* [Selected text]:
The Tuol Sleng Museum, housed in the former Khmer Rouge secret prison in Phnom Penh, is Cambodia’s memorial to the nearly two million people who died during the genocidal reign of Pol Pot.
Among all those victims, one woman’s life—and death—has come to symbolize the horrors of the Khmer Rouge regime. Her name is Hout Bophana, and her story is told in a movie shown twice a day at the museum. Sometimes called the Anne Frank of Cambodia, Hout Bophana has become a folk heroine, known for the letters and confessions she wrote before her torture and murder by the Khmer Rouge.
Every novelist knows that minor characters have a way of taking over the narrative. But in the years since I first told her story in my 1986 book, ‘’When the War Was Over,’’ a history of modern Cambodia, Bophana has taken on a life of her own and shown me the same thing can happen in nonfiction. Then again, Hout Bophana was overwhelming from the start.
In the immediate years after the Vietnamese overthrew Pol Pot, researchers got a first look at the hundreds of secret files kept at Tuol Sleng. Our priority was to reconstruct the history of Pol Pot’s regime, which forced confessions of key political figures. But I also searched for average Cambodians, people whose individual stories could illuminate the larger tragedy. When I unearthed Hout Bophana’s file in 1981, my stomach dropped. The dossier was filled with love letters. In the middle of one of the 20th century’s worst instances of mass murder, here was a beautiful young woman secretly writing love letters to her husband, knowing full well that in the closed Khmer dictatorship, she would be killed if they were found.
Her voice, crying out from the grave, was impossible to ignore. Although Hout Bophana had no role in the political history of her country, I knew she belonged in the center of my 500-page book.
I recounted how she and her husband, Ly, had fled their hometown, East Baray, during the early years of the war and become separated. Ly took refuge in a Buddhist monastery. Hout Bophana fled to Phnom Penh, but not before being raped by a government soldier and giving birth to a son. She sold her possessions for cash and worked at a Western-run charity for women.
Each presumed the other dead, until they were reunited after the Khmer Rouge victory. Ly had left the monastery and fought for the Khmer Rouge. Hout Bophana was at the other end of the political hierarchy, a citizen of the defeated regime and a near-slave working in the fields near East Baray. For that reason alone, the two should have been wary of rekindling their love. The stakes grew even higher as the regime systematically tried to tear apart families, in order to exert maximum control.
But Hout Bophana wasn’t cowed.
Instead, she dared to write letters to her husband. In them she was coquettish, dramatic and very real in her longing for his love. She proposed schemes to evade the rules so they could see each other. Sometimes she signed her notes ‘’Flower of Dangerous Love.’’ Other times she signed as Sita, after the heroine of the ‘’Ramayana,’’ the Indian epic that teaches the ideal virtues of duty and love in the face of separation and adversity. When Hout Bophana was not yet 25 and her husband only 27, they were captured, tortured and murdered, just because of their letters, which had been stuffed into Bophana’s file—the thickest at the Tuol Sleng torture center—as evidence, and left there as a rare, if not unique, account of the daily indignities and heartbreak under the Khmer Rouge.

* [Instructions]:
1. In the piece about Hout Bophana, after which heroine of the "Ramayana" did she sometimes sign her notes?
2. Carry the piece about Hout Bophana forward from its last sentence.

* [Given information]:
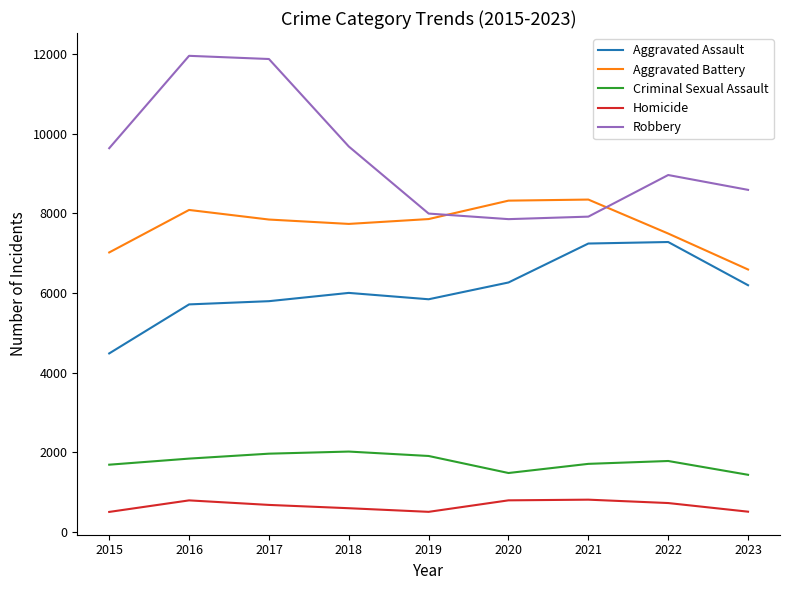

Between 2018 and 2019, which series saw the biggest shift?

Robbery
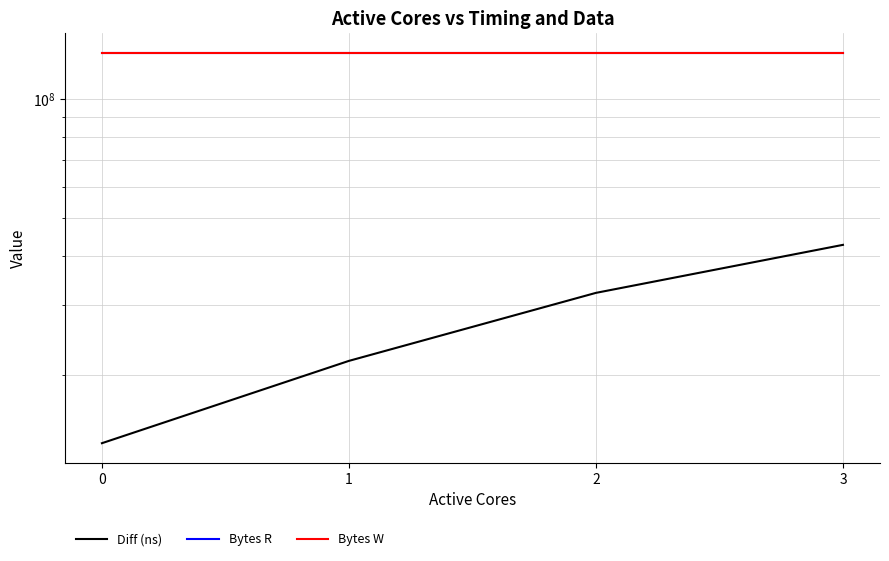

What is the sum of all Diff (ns) values?

110081469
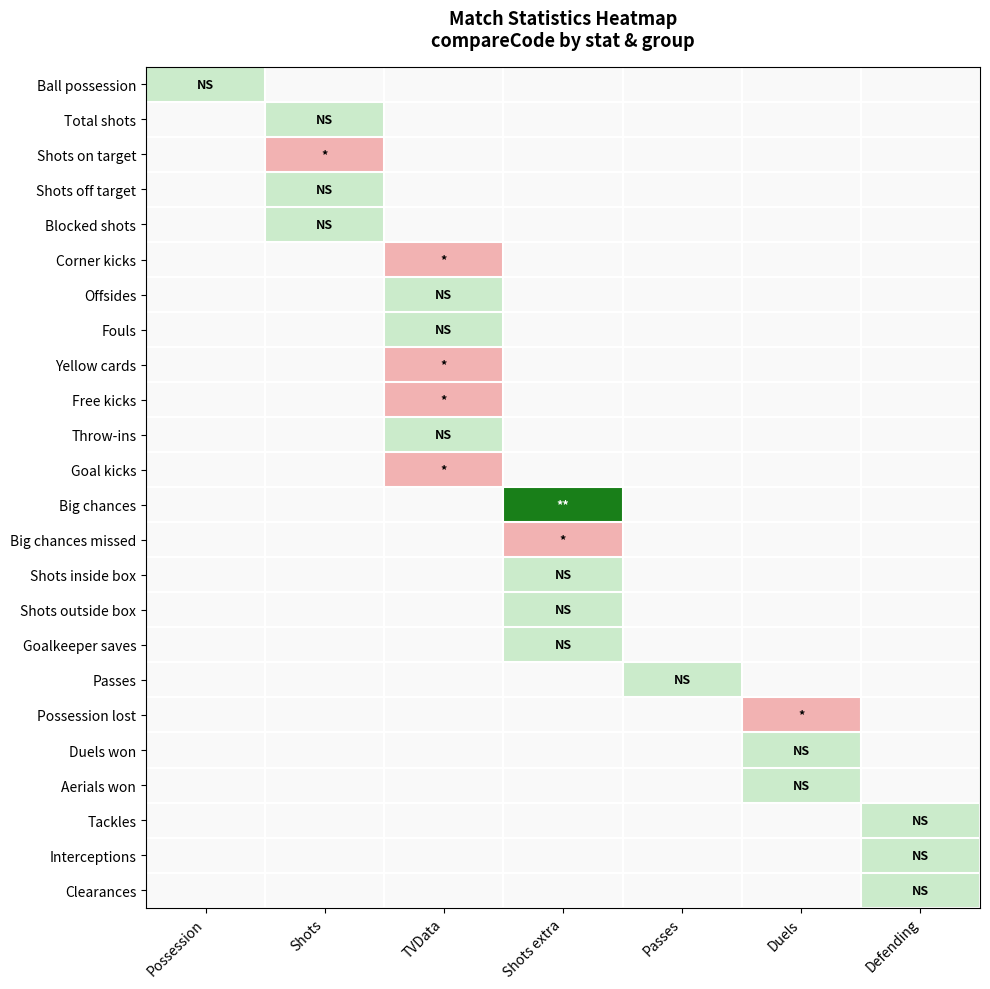

At which category does the chart reach its peak across all series?

Shots extra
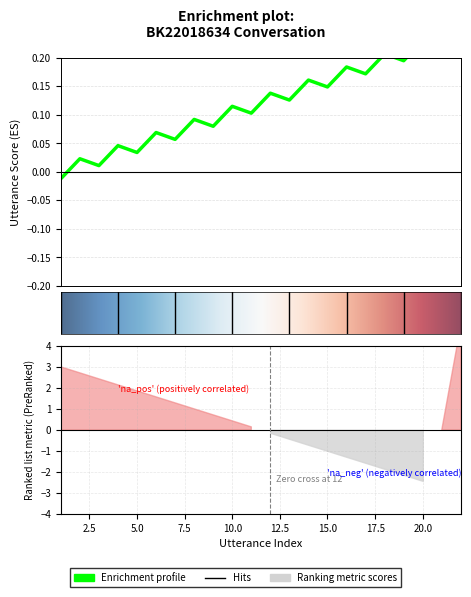

Is it true that the value at 15 is 0.1?

True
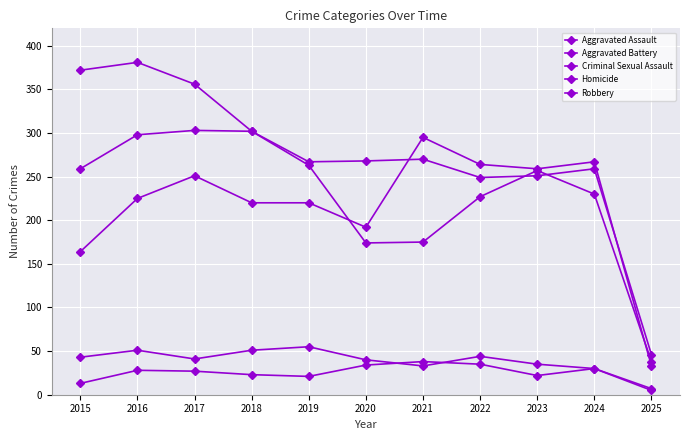

Is this an area chart (filled region under the line)?

No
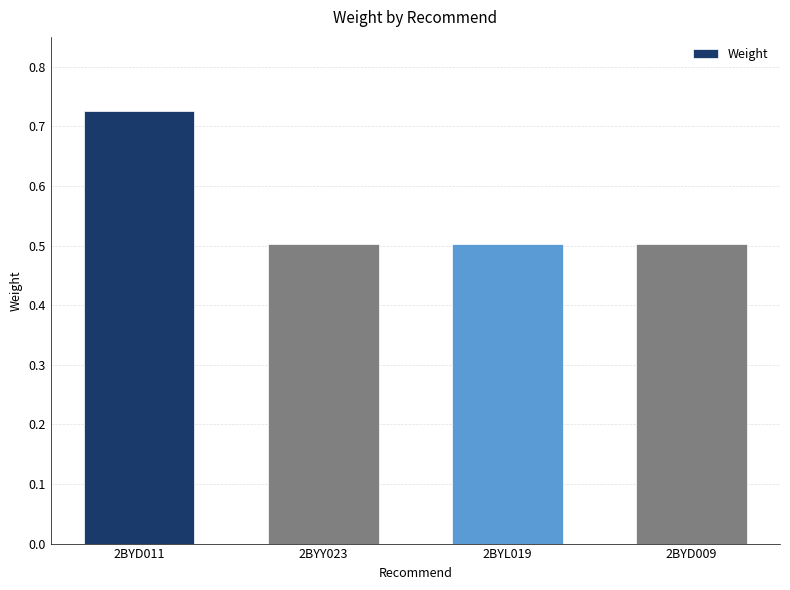

Is it true that the value at 2BYY023 is 0.5?

True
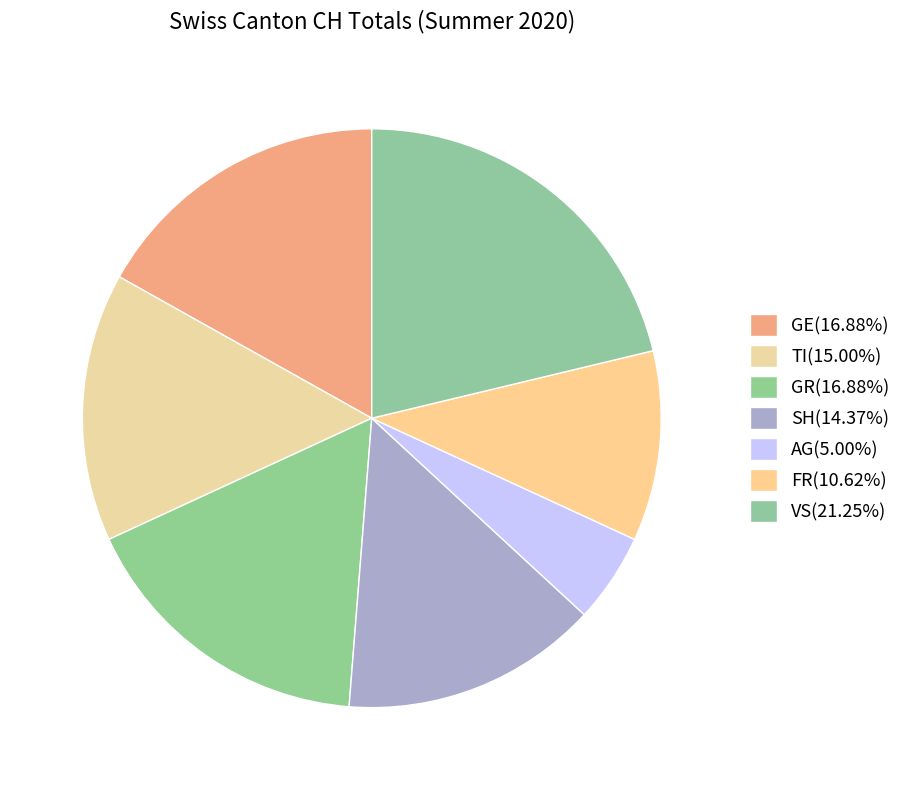

How many slices are in this pie chart?

7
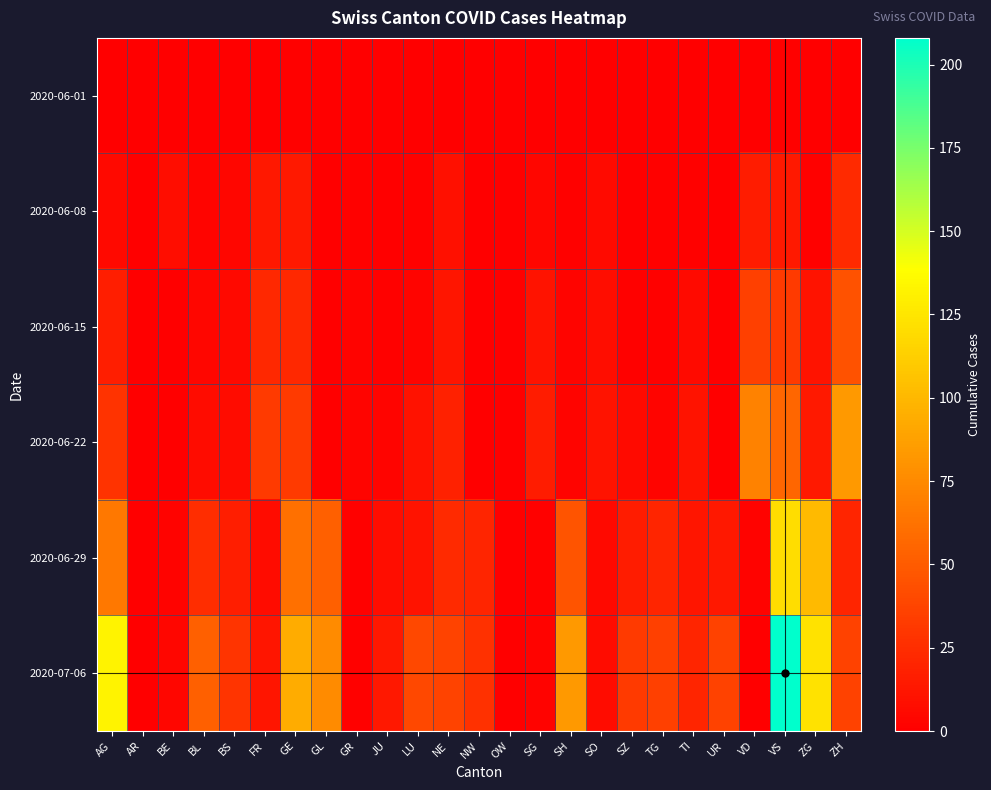

Which series changed the most between GR and UR?

2020-07-06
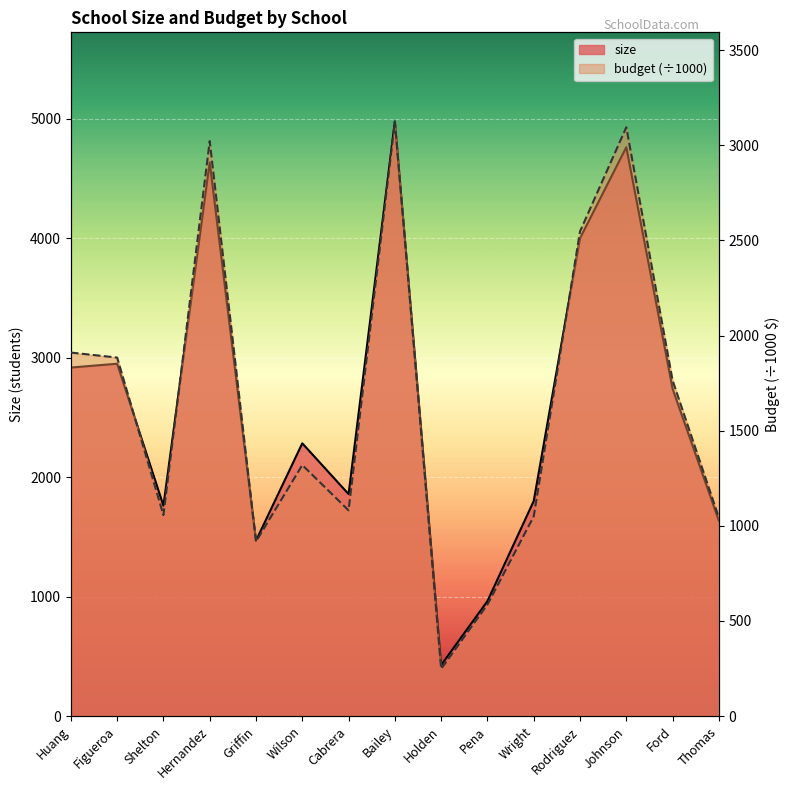

What is the spread (max minus min) of values at Figueroa?

1064.6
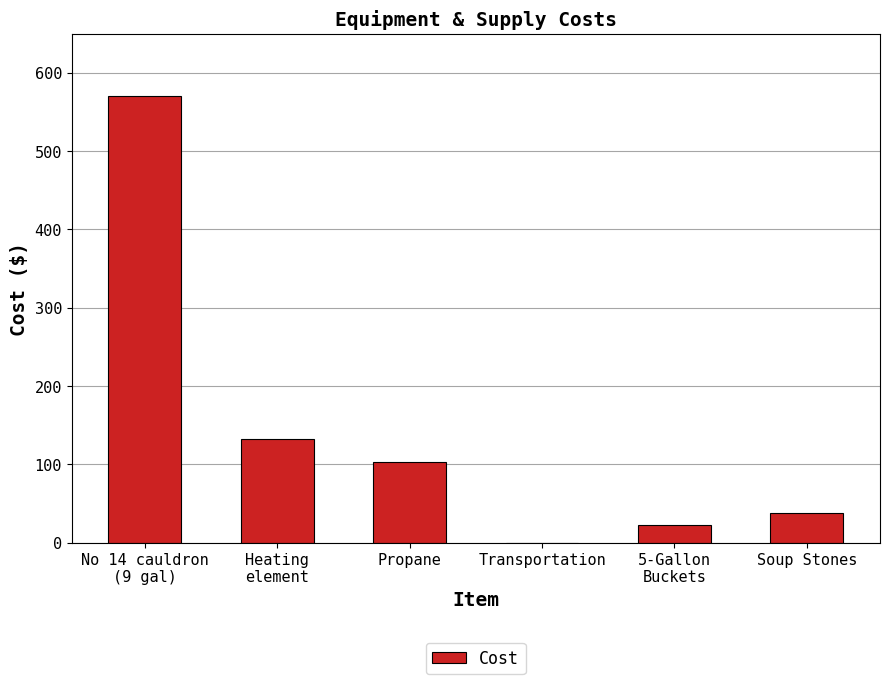

What is the approximate value at Soup Stones?

37.9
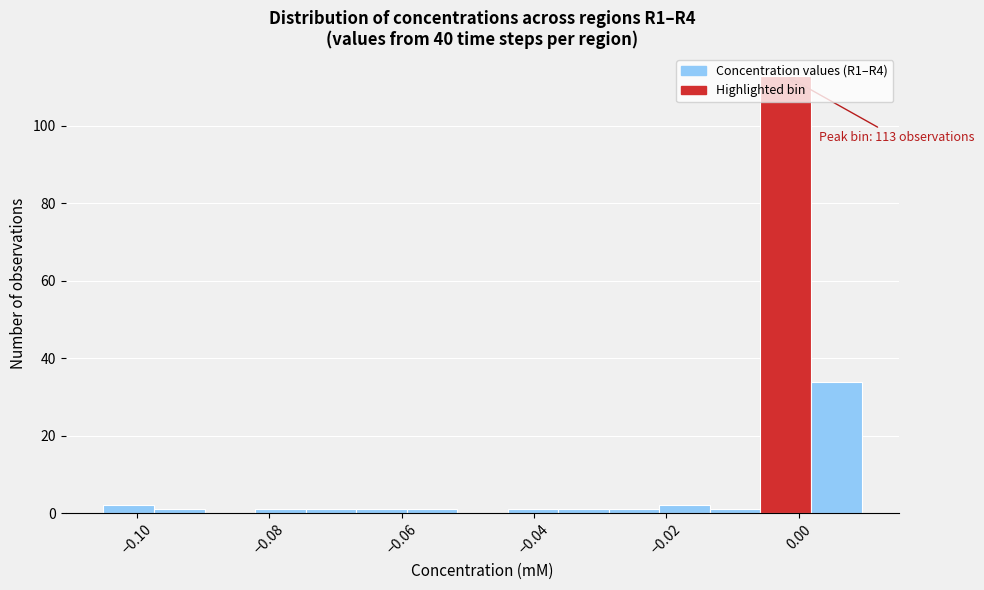

Around what value on the x-axis is the tallest bar? Give the approximate position of its centre, as read against the axis.

-0.002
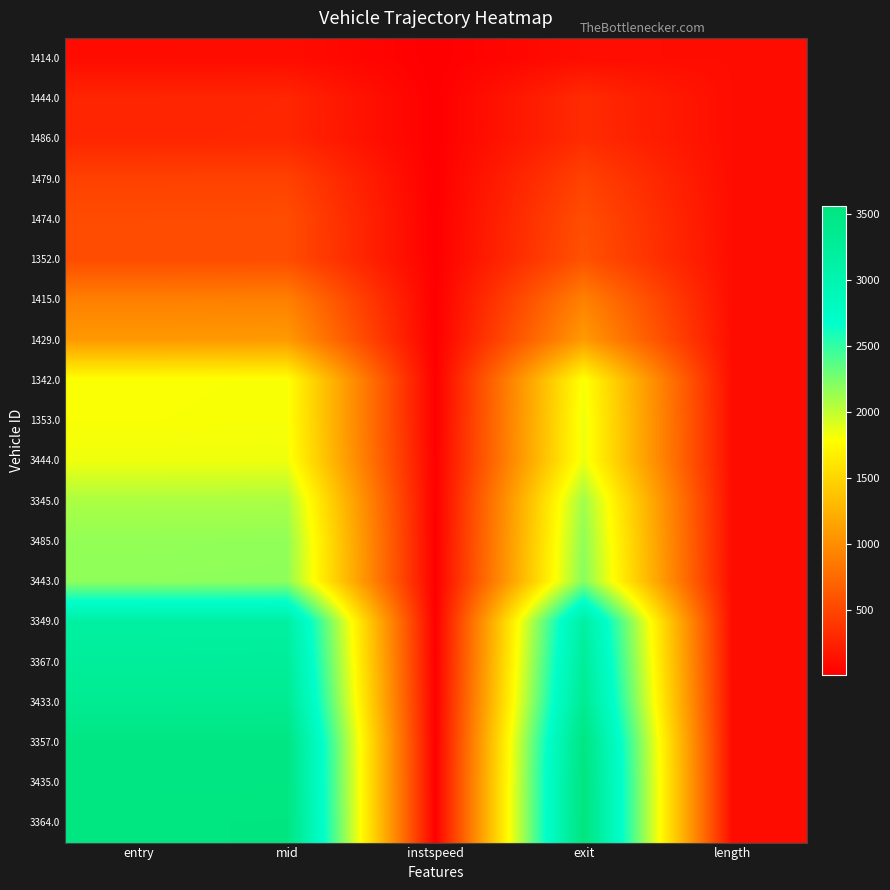

What is the maximum value shown in the chart?

3563.0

* [Answers for the tasks]:
1. Sita.

2.
When my book first appeared, Hout Bophana was largely ignored by reviewers, who focused on the larger story of how Pol Pot came to power and ruined Cambodia. But once the book started reaching Cambodians, especially in the large expatriate community in France, things began to change.
For one thing, Hout Bophana was headed for the screen. In 1994, a young Cambodian filmmaker, Rithy Panh, called me from Paris to say he wanted to make a movie of her life. ‘’Bophana: A Cambodian Tragedy’’ was the first Cambodian-language film about the Khmer Rouge massacres, and won several international awards.
As the film gained popularity, so did my book. But I had no idea just how popular it had become until last year, when I began receiving e-mail messages from friends who reported seeing it for sale all over Cambodia. Fancy hotels and airport kiosks catering to foreigners sold the English-language paperback for as much as $30, but in the open-air markets, knockoff copies in English and Khmer could be had for as little as $3. I had also accepted requests to publish an official Khmer language edition. Published by the US Embassy and the Documentation Center of Cambodia, it will be issued in advance of the trials of the Khmer Rouge, which may begin as early as next year.
From a safe distance in Washington, I was happy to think of all of those people reading “When the War Was Over,” even if I did fret a bit about pirated copies that weren’t earning royalties.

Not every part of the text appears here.